Friday, October 14, 2005


Sitting in the dark, writing blind -- you're not with me, but the words are. I chase and catch them like fireflies, to put in my story bottles and toss them into the millions of oceans between us.

Do they reach you, those shimmering bottles that I've made? Sometimes you call out to tell me that you've found them. Do they push back some of the night? Or do you smash them, or let them float away? I'll never know. Only you know if you gather up my bottles in your arms, or stand and watch the tide take them back. Only you see if the dark sands of your shorelines are brightened for a few hours, or littered with useless shards.

We strand ourselves on these islands deliberately, don't we? It's the only way to hunt the elusive light -- alone, silent, in the dark. All this effort for a Crusoe existence, one we often think we would happily trade for a boatload of pearls. Only without the light, pearls become stones, and the boat flounders.

Being here is simple and beautiful, the way life on an island almost always is. We are lonely, but we listen for the voices calling across the waves, and watch what the tide sweeps in. Sometimes we find worn bits of bottles long ago ruined and discarded, still glowing with a little of the color and light they once possessed. We collect those lost gems, worthless to everyone but us.

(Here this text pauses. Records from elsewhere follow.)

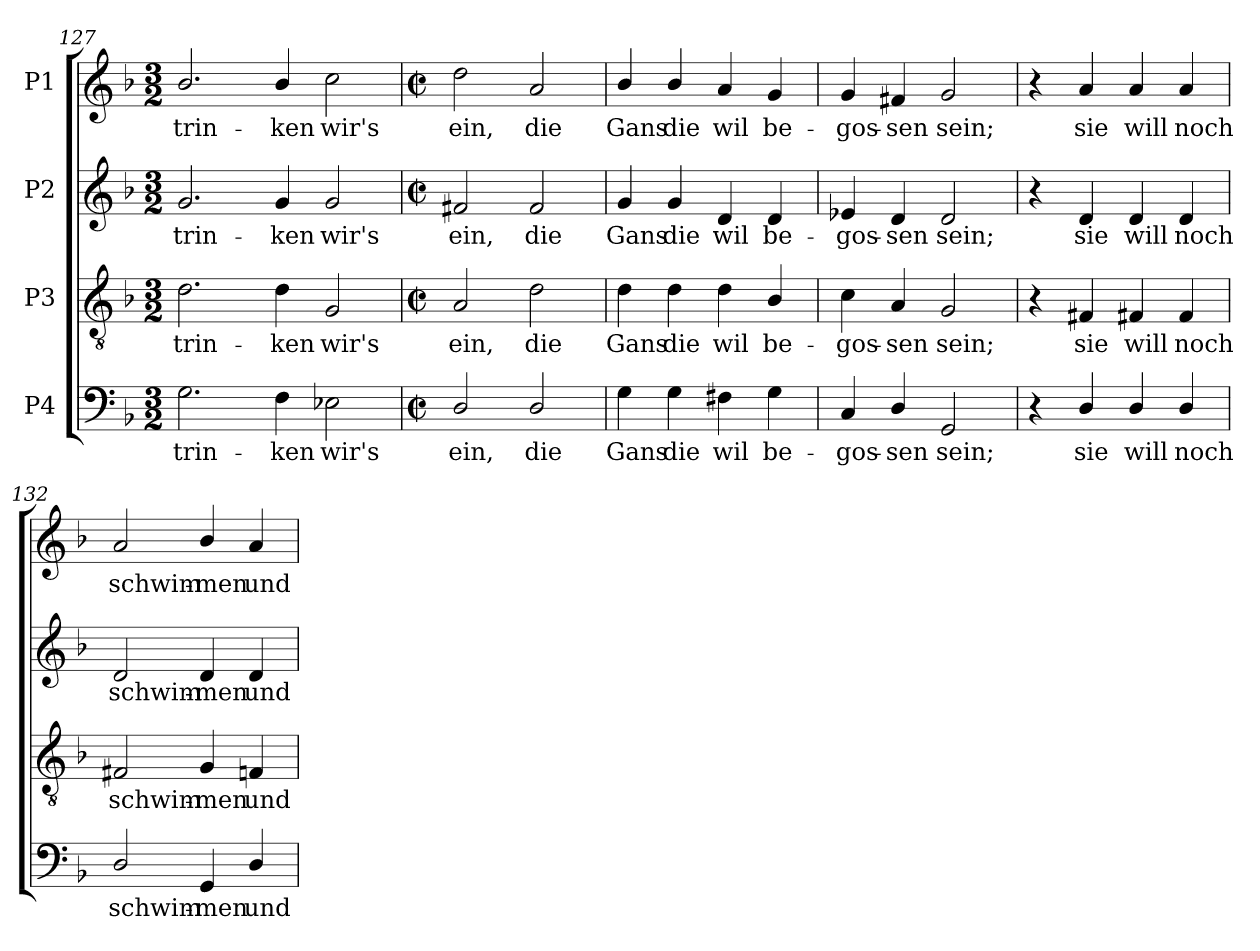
**kern	**text	**kern	**text	**kern	**text	**kern	**text
*part4	*part4	*part3	*part3	*part2	*part2	*part1	*part1
*staff4	*staff4	*staff3	*staff3	*staff2	*staff2	*staff1	*staff1
*I"P4	*	*I"P3	*	*I"P2	*	*I"P1	*
*clefF4	*	*clefGv2	*	*clefG2	*	*clefG2	*
*	*	*ITrd7c12	*	*	*	*	*
*k[b-]	*	*k[b-]	*	*k[b-]	*	*k[b-]	*
*F:	*	*F:	*	*F:	*	*F:	*
*M3/2	*	*M3/2	*	*M3/2	*	*M3/2	*
=127	=127	=127	=127	=127	=127	=127	=127
!	!LO:LY:b:color=#000000	!	!	!	!	!	!
!	!	!	!LO:LY:b:color=#000000	!	!	!	!
!	!	!	!	!	!LO:LY:b:color=#000000	!	!
!	!	!	!	!	!	!	!LO:LY:b:color=#000000
2.Gi\	trin-	2.Di\	trin-	2.gi/	trin-	2.b-i/	trin-
!	!LO:LY:b:color=#000000	!	!	!	!	!	!
!	!	!	!LO:LY:b:color=#000000	!	!	!	!
!	!	!	!	!	!LO:LY:b:color=#000000	!	!
!	!	!	!	!	!	!	!LO:LY:b:color=#000000
4Fi\	-ken	4Di\	-ken	4gi/	-ken	4b-i/	-ken
!	!LO:LY:b:color=#000000	!	!	!	!	!	!
!	!	!	!LO:LY:b:color=#000000	!	!	!	!
!	!	!	!	!	!LO:LY:b:color=#000000	!	!
!	!	!	!	!	!	!	!LO:LY:b:color=#000000
2E-Xi\	wir's	2GGi/	wir's	2gi/	wir's	2cci\	wir's
!!LO:LB:g=z
=128	=128	=128	=128	=128	=128	=128	=128
*M2/2	*	*M2/2	*	*M2/2	*	*M2/2	*
*met(c|)	*	*met(c|)	*	*met(c|)	*	*met(c|)	*
!	!LO:LY:b:color=#000000	!	!	!	!	!	!
!	!	!	!LO:LY:b:color=#000000	!	!	!	!
!	!	!	!	!	!LO:LY:b:color=#000000	!	!
!	!	!	!	!	!	!	!LO:LY:b:color=#000000
2Di/	ein,	2AAi/	ein,	2f#Xi/	ein,	2ddi\	ein,
!	!LO:LY:b:color=#000000	!	!	!	!	!	!
!	!	!	!LO:LY:b:color=#000000	!	!	!	!
!	!	!	!	!	!LO:LY:b:color=#000000	!	!
!	!	!	!	!	!	!	!LO:LY:b:color=#000000
2Di/	die	2Di\	die	2f#i/	die	2ai/	die
=129	=129	=129	=129	=129	=129	=129	=129
!	!LO:LY:b:color=#000000	!	!	!	!	!	!
!	!	!	!LO:LY:b:color=#000000	!	!	!	!
!	!	!	!	!	!LO:LY:b:color=#000000	!	!
!	!	!	!	!	!	!	!LO:LY:b:color=#000000
4Gi\	Gans	4Di\	Gans	4gi/	Gans	4b-i/	Gans
!	!LO:LY:b:color=#000000	!	!	!	!	!	!
!	!	!	!LO:LY:b:color=#000000	!	!	!	!
!	!	!	!	!	!LO:LY:b:color=#000000	!	!
!	!	!	!	!	!	!	!LO:LY:b:color=#000000
4Gi\	die	4Di\	die	4gi/	die	4b-i/	die
!	!LO:LY:b:color=#000000	!	!	!	!	!	!
!	!	!	!LO:LY:b:color=#000000	!	!	!	!
!	!	!	!	!	!LO:LY:b:color=#000000	!	!
!	!	!	!	!	!	!	!LO:LY:b:color=#000000
4F#Xi\	wil	4Di\	wil	4di/	wil	4ai/	wil
!	!LO:LY:b:color=#000000	!	!	!	!	!	!
!	!	!	!LO:LY:b:color=#000000	!	!	!	!
!	!	!	!	!	!LO:LY:b:color=#000000	!	!
!	!	!	!	!	!	!	!LO:LY:b:color=#000000
4Gi\	be-	4BB-i/	be-	4di/	be-	4gi/	be-
=130	=130	=130	=130	=130	=130	=130	=130
!	!LO:LY:b:color=#000000	!	!	!	!	!	!
!	!	!	!LO:LY:b:color=#000000	!	!	!	!
!	!	!	!	!	!LO:LY:b:color=#000000	!	!
!	!	!	!	!	!	!	!LO:LY:b:color=#000000
4Ci/	-gos-	4Ci\	-gos-	4e-Xi/	-gos-	4gi/	-gos-
!	!LO:LY:b:color=#000000	!	!	!	!	!	!
!	!	!	!LO:LY:b:color=#000000	!	!	!	!
!	!	!	!	!	!LO:LY:b:color=#000000	!	!
!	!	!	!	!	!	!	!LO:LY:b:color=#000000
4Di/	-sen	4AAi/	-sen	4di/	-sen	4f#Xi/	-sen
!	!LO:LY:b:color=#000000	!	!	!	!	!	!
!	!	!	!LO:LY:b:color=#000000	!	!	!	!
!	!	!	!	!	!LO:LY:b:color=#000000	!	!
!	!	!	!	!	!	!	!LO:LY:b:color=#000000
2GGi/	sein;	2GGi/	sein;	2di/	sein;	2gi/	sein;
=131	=131	=131	=131	=131	=131	=131	=131
4r	.	4r	.	4r	.	4r	.
!	!LO:LY:b:color=#000000	!	!	!	!	!	!
!	!	!	!LO:LY:b:color=#000000	!	!	!	!
!	!	!	!	!	!LO:LY:b:color=#000000	!	!
!	!	!	!	!	!	!	!LO:LY:b:color=#000000
4Di/	sie	4FF#Xi/	sie	4di/	sie	4ai/	sie
!	!LO:LY:b:color=#000000	!	!	!	!	!	!
!	!	!	!LO:LY:b:color=#000000	!	!	!	!
!	!	!	!	!	!LO:LY:b:color=#000000	!	!
!	!	!	!	!	!	!	!LO:LY:b:color=#000000
4Di/	will	4FF#Xi/	will	4di/	will	4ai/	will
!	!LO:LY:b:color=#000000	!	!	!	!	!	!
!	!	!	!LO:LY:b:color=#000000	!	!	!	!
!	!	!	!	!	!LO:LY:b:color=#000000	!	!
!	!	!	!	!	!	!	!LO:LY:b:color=#000000
4Di/	noch	4FF#i/	noch	4di/	noch	4ai/	noch
=132	=132	=132	=132	=132	=132	=132	=132
!	!LO:LY:b:color=#000000	!	!	!	!	!	!
!	!	!	!LO:LY:b:color=#000000	!	!	!	!
!	!	!	!	!	!LO:LY:b:color=#000000	!	!
!	!	!	!	!	!	!	!LO:LY:b:color=#000000
2Di/	schwim-	2FF#Xi/	schwim-	2di/	schwim-	2ai/	schwim-
!	!LO:LY:b:color=#000000	!	!	!	!	!	!
!	!	!	!LO:LY:b:color=#000000	!	!	!	!
!	!	!	!	!	!LO:LY:b:color=#000000	!	!
!	!	!	!	!	!	!	!LO:LY:b:color=#000000
4GGi/	-men	4GGi/	-men	4di/	-men	4b-i/	-men
!	!LO:LY:b:color=#000000	!	!	!	!	!	!
!	!	!	!LO:LY:b:color=#000000	!	!	!	!
!	!	!	!	!	!LO:LY:b:color=#000000	!	!
!	!	!	!	!	!	!	!LO:LY:b:color=#000000
4Di/	und	4FFni/	und	4di/	und	4ai/	und
=	=	=	=	=	=	=	=
*-	*-	*-	*-	*-	*-	*-	*-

Storms come, unexpected and ferocious, from any and all directions, as if determined to put out all the light. We ride them out, afraid, hopeful, terrified, defiant. We promise ourselves that the light will return when the wind stops howling and the waves calm. If we're fortunate, another storm won't come until we've picked up and put ourselves back in order. If we're not, we ride the next one, and if enough keep rolling in, we learn to look through the eyes of the storm for the light.

Tomorrow is almost here. You won't be with us, but the words will. We will chase them and catch them in our story bottles, and throw that captured light into the dark unknown. Then we will listen for your voices, and watch the tides as we touch the long strands of sea glass that we wear, our only jewels, our precious talismans.

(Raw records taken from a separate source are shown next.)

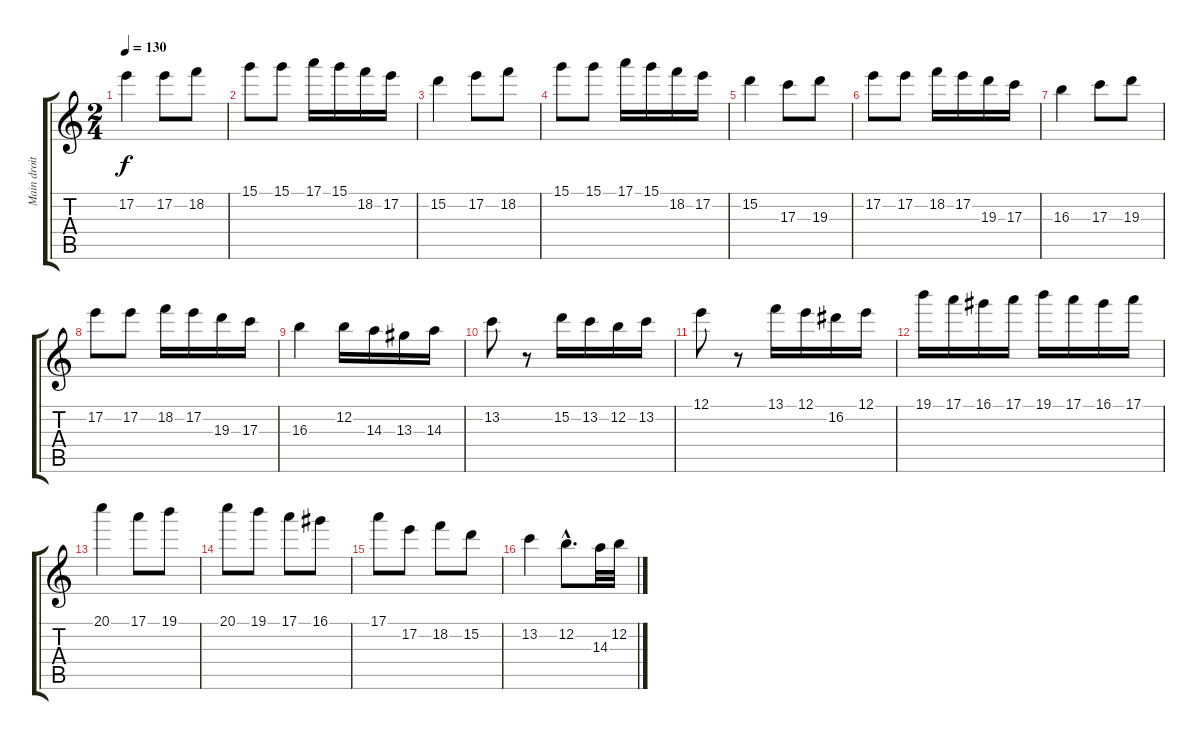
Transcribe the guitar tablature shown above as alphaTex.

\track ("Main droite" "Main droit") {instrument acousticguitarnylon}
\staff {score tabs}
\tuning (E4 B3 G3 D3 A2 E2) {hide}
\ts (2 4)
\tempo 130
\clef g2
\ks c
17.2.4{dy f} 17.2.8 18.2.8 |
15.1.8 15.1.8 17.1.16 15.1.16 18.2.16 17.2.16 |
15.2.4 17.2.8 18.2.8 |
15.1.8 15.1.8 17.1.16 15.1.16 18.2.16 17.2.16 |
15.2.4 17.3.8 19.3.8 |
17.2.8 17.2.8 18.2.16 17.2.16 19.3.16 17.3.16 |
16.3.4 17.3.8 19.3.8 |
17.2.8 17.2.8 18.2.16 17.2.16 19.3.16 17.3.16 |
16.3.4 12.2.16 14.3.16 13.3.16 14.3.16 |
13.2.8 r.8 15.2.16 13.2.16 12.2.16 13.2.16 |
12.1.8 r.8 13.1.16 12.1.16 16.2.16 12.1.16 |
19.1.16 17.1.16 16.1.16 17.1.16 19.1.16 17.1.16 16.1.16 17.1.16 |
20.1.4 17.1.8 19.1.8 |
20.1.8 19.1.8 17.1.8 16.1.8 |
17.1.8 17.2.8 18.2.8 15.2.8 |
13.2.4 12.2{hac}.8{d} 14.3.32 12.2.32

  1. what a beautiful metaphor for writing....

  2. Anonymous1:50 AM

    That was quite lovely.

  3. Anonymous7:51 AM

    I have a Dark Tower for my writing rather than an island. I dream of oen day casting my spells at the horizon...

    But yes, you brightened my day.

  4. What a beautiful post to begin the day. Thanks, PBW.

  5. May the oceans always be stormy, and may our bottles never sink.


  6. An elegant metaphor.

    I don't know if there's much more to say than that.

  7. It made me teary. That's beautiful, Sheila. :)


  8. Anonymous4:34 PM

    Wow, this is so lyrical, beautiful. It feels like a poem to me, or a song with some tweaking.

  9. Words just can't express...

  10. Anonymous8:16 PM

    Now THAT'S writing.


  11. Thank you, that post really helped me.

    So far I've never experienced a total block since I started writing in 2001. Slow times, yes, times when I went in the wrong direction, yes (SF isn't my genre, lol) but I've always written some, or at least done research, outlined etc. Not so those last five weeks. I read a lot, but didn't work on my NiPs except the required edits for my anthology story.

    I faced a storm but failed to see storms are part of our life. I scolded myself for not writing which made things worse. But I had to ride out that storm and watch the dark clouds chasing over me instead of writing. I now understand it was a normal reaction.

    The storm has passed and left behind an empty void only memories can fill.

    The sun is shining outside, sparkling in the cobwebs studded with jewels of dew, brightening the red and yellow leaves of the trees. A light I'll try to catch.

    An idea for a scene: Talorcan, warrior and hunter of the Selgovian tribe, lets escape a deer, moved by the beauty of a perfect autumn day.

    It will probably not make it into the final version, but I feel it will get me back into writing.

    Thank you.

  12. Gabriele wrote: "It will probably not make it into the final version, but I feel it will get me back into writing."

    And, really, that makes it one of the more important scenes you can write-- the scene that primes your pump and brings back your writing. Be it a trickle or a gusher, may it sustain you.